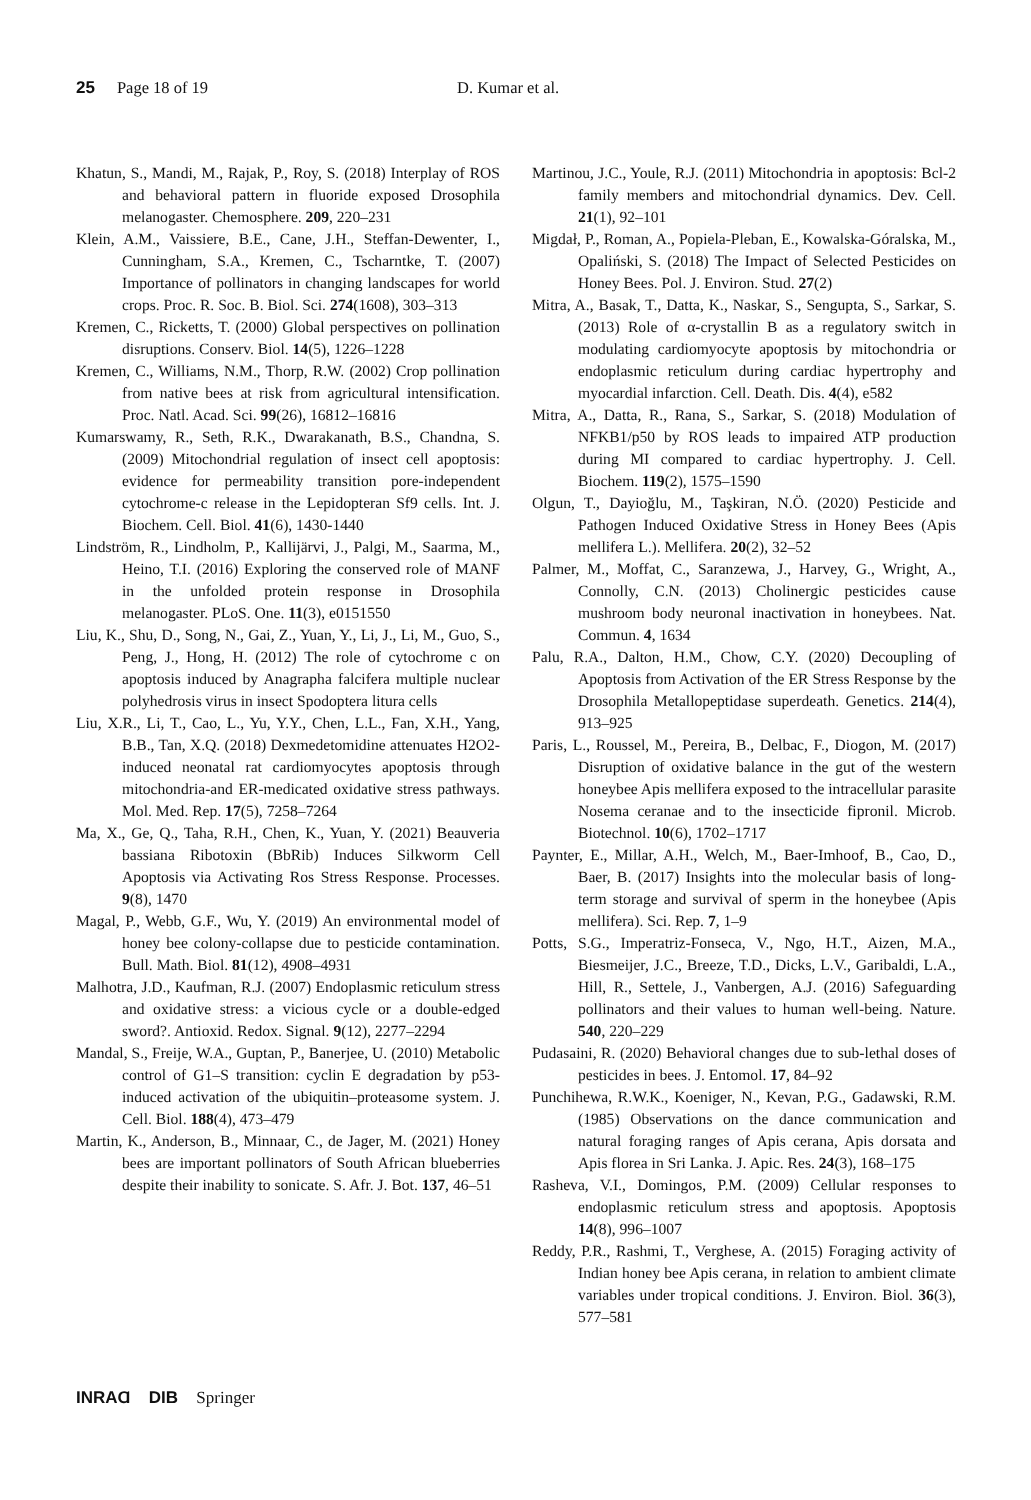25 Page 18 of 19 D. Kumar et al.
Khatun, S., Mandi, M., Rajak, P., Roy, S. (2018) Interplay of ROS and behavioral pattern in fluoride exposed Drosophila melanogaster. Chemosphere. 209, 220–231
Klein, A.M., Vaissiere, B.E., Cane, J.H., Steffan-Dewenter, I., Cunningham, S.A., Kremen, C., Tscharntke, T. (2007) Importance of pollinators in changing landscapes for world crops. Proc. R. Soc. B. Biol. Sci. 274(1608), 303–313
Kremen, C., Ricketts, T. (2000) Global perspectives on pollination disruptions. Conserv. Biol. 14(5), 1226–1228
Kremen, C., Williams, N.M., Thorp, R.W. (2002) Crop pollination from native bees at risk from agricultural intensification. Proc. Natl. Acad. Sci. 99(26), 16812–16816
Kumarswamy, R., Seth, R.K., Dwarakanath, B.S., Chandna, S. (2009) Mitochondrial regulation of insect cell apoptosis: evidence for permeability transition pore-independent cytochrome-c release in the Lepidopteran Sf9 cells. Int. J. Biochem. Cell. Biol. 41(6), 1430-1440
Lindström, R., Lindholm, P., Kallijärvi, J., Palgi, M., Saarma, M., Heino, T.I. (2016) Exploring the conserved role of MANF in the unfolded protein response in Drosophila melanogaster. PLoS. One. 11(3), e0151550
Liu, K., Shu, D., Song, N., Gai, Z., Yuan, Y., Li, J., Li, M., Guo, S., Peng, J., Hong, H. (2012) The role of cytochrome c on apoptosis induced by Anagrapha falcifera multiple nuclear polyhedrosis virus in insect Spodoptera litura cells
Liu, X.R., Li, T., Cao, L., Yu, Y.Y., Chen, L.L., Fan, X.H., Yang, B.B., Tan, X.Q. (2018) Dexmedetomidine attenuates H2O2-induced neonatal rat cardiomyocytes apoptosis through mitochondria-and ER-medicated oxidative stress pathways. Mol. Med. Rep. 17(5), 7258–7264
Ma, X., Ge, Q., Taha, R.H., Chen, K., Yuan, Y. (2021) Beauveria bassiana Ribotoxin (BbRib) Induces Silkworm Cell Apoptosis via Activating Ros Stress Response. Processes. 9(8), 1470
Magal, P., Webb, G.F., Wu, Y. (2019) An environmental model of honey bee colony-collapse due to pesticide contamination. Bull. Math. Biol. 81(12), 4908–4931
Malhotra, J.D., Kaufman, R.J. (2007) Endoplasmic reticulum stress and oxidative stress: a vicious cycle or a double-edged sword?. Antioxid. Redox. Signal. 9(12), 2277–2294
Mandal, S., Freije, W.A., Guptan, P., Banerjee, U. (2010) Metabolic control of G1–S transition: cyclin E degradation by p53-induced activation of the ubiquitin–proteasome system. J. Cell. Biol. 188(4), 473–479
Martin, K., Anderson, B., Minnaar, C., de Jager, M. (2021) Honey bees are important pollinators of South African blueberries despite their inability to sonicate. S. Afr. J. Bot. 137, 46–51
Martinou, J.C., Youle, R.J. (2011) Mitochondria in apoptosis: Bcl-2 family members and mitochondrial dynamics. Dev. Cell. 21(1), 92–101
Migdał, P., Roman, A., Popiela-Pleban, E., Kowalska-Góralska, M., Opaliński, S. (2018) The Impact of Selected Pesticides on Honey Bees. Pol. J. Environ. Stud. 27(2)
Mitra, A., Basak, T., Datta, K., Naskar, S., Sengupta, S., Sarkar, S. (2013) Role of α-crystallin B as a regulatory switch in modulating cardiomyocyte apoptosis by mitochondria or endoplasmic reticulum during cardiac hypertrophy and myocardial infarction. Cell. Death. Dis. 4(4), e582
Mitra, A., Datta, R., Rana, S., Sarkar, S. (2018) Modulation of NFKB1/p50 by ROS leads to impaired ATP production during MI compared to cardiac hypertrophy. J. Cell. Biochem. 119(2), 1575–1590
Olgun, T., Dayioğlu, M., Taşkiran, N.Ö. (2020) Pesticide and Pathogen Induced Oxidative Stress in Honey Bees (Apis mellifera L.). Mellifera. 20(2), 32–52
Palmer, M., Moffat, C., Saranzewa, J., Harvey, G., Wright, A., Connolly, C.N. (2013) Cholinergic pesticides cause mushroom body neuronal inactivation in honeybees. Nat. Commun. 4, 1634
Palu, R.A., Dalton, H.M., Chow, C.Y. (2020) Decoupling of Apoptosis from Activation of the ER Stress Response by the Drosophila Metallopeptidase superdeath. Genetics. 214(4), 913–925
Paris, L., Roussel, M., Pereira, B., Delbac, F., Diogon, M. (2017) Disruption of oxidative balance in the gut of the western honeybee Apis mellifera exposed to the intracellular parasite Nosema ceranae and to the insecticide fipronil. Microb. Biotechnol. 10(6), 1702–1717
Paynter, E., Millar, A.H., Welch, M., Baer-Imhoof, B., Cao, D., Baer, B. (2017) Insights into the molecular basis of long-term storage and survival of sperm in the honeybee (Apis mellifera). Sci. Rep. 7, 1–9
Potts, S.G., Imperatriz-Fonseca, V., Ngo, H.T., Aizen, M.A., Biesmeijer, J.C., Breeze, T.D., Dicks, L.V., Garibaldi, L.A., Hill, R., Settele, J., Vanbergen, A.J. (2016) Safeguarding pollinators and their values to human well-being. Nature. 540, 220–229
Pudasaini, R. (2020) Behavioral changes due to sub-lethal doses of pesticides in bees. J. Entomol. 17, 84–92
Punchihewa, R.W.K., Koeniger, N., Kevan, P.G., Gadawski, R.M. (1985) Observations on the dance communication and natural foraging ranges of Apis cerana, Apis dorsata and Apis florea in Sri Lanka. J. Apic. Res. 24(3), 168–175
Rasheva, V.I., Domingos, P.M. (2009) Cellular responses to endoplasmic reticulum stress and apoptosis. Apoptosis 14(8), 996–1007
Reddy, P.R., Rashmi, T., Verghese, A. (2015) Foraging activity of Indian honey bee Apis cerana, in relation to ambient climate variables under tropical conditions. J. Environ. Biol. 36(3), 577–581
INRAⱭ DIB Springer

+++++

## WHAT NEEDS TO BE DONE
Your answer should be the lines above from the one containing "Malhotra, J.D., Kaufman, R.J." through the one containing "Mitra, A., Datta, R., Rana, S., Sarkar, S.", copied exactly and with both ends kept.

## EXERCISE SOLUTION
Malhotra, J.D., Kaufman, R.J. (2007) Endoplasmic reticulum stress and oxidative stress: a vicious cycle or a double-edged sword?. Antioxid. Redox. Signal. 9(12), 2277–2294
Mandal, S., Freije, W.A., Guptan, P., Banerjee, U. (2010) Metabolic control of G1–S transition: cyclin E degradation by p53-induced activation of the ubiquitin–proteasome system. J. Cell. Biol. 188(4), 473–479
Martin, K., Anderson, B., Minnaar, C., de Jager, M. (2021) Honey bees are important pollinators of South African blueberries despite their inability to sonicate. S. Afr. J. Bot. 137, 46–51
Martinou, J.C., Youle, R.J. (2011) Mitochondria in apoptosis: Bcl-2 family members and mitochondrial dynamics. Dev. Cell. 21(1), 92–101
Migdał, P., Roman, A., Popiela-Pleban, E., Kowalska-Góralska, M., Opaliński, S. (2018) The Impact of Selected Pesticides on Honey Bees. Pol. J. Environ. Stud. 27(2)
Mitra, A., Basak, T., Datta, K., Naskar, S., Sengupta, S., Sarkar, S. (2013) Role of α-crystallin B as a regulatory switch in modulating cardiomyocyte apoptosis by mitochondria or endoplasmic reticulum during cardiac hypertrophy and myocardial infarction. Cell. Death. Dis. 4(4), e582
Mitra, A., Datta, R., Rana, S., Sarkar, S. (2018) Modulation of NFKB1/p50 by ROS leads to impaired ATP production during MI compared to cardiac hypertrophy. J. Cell. Biochem. 119(2), 1575–1590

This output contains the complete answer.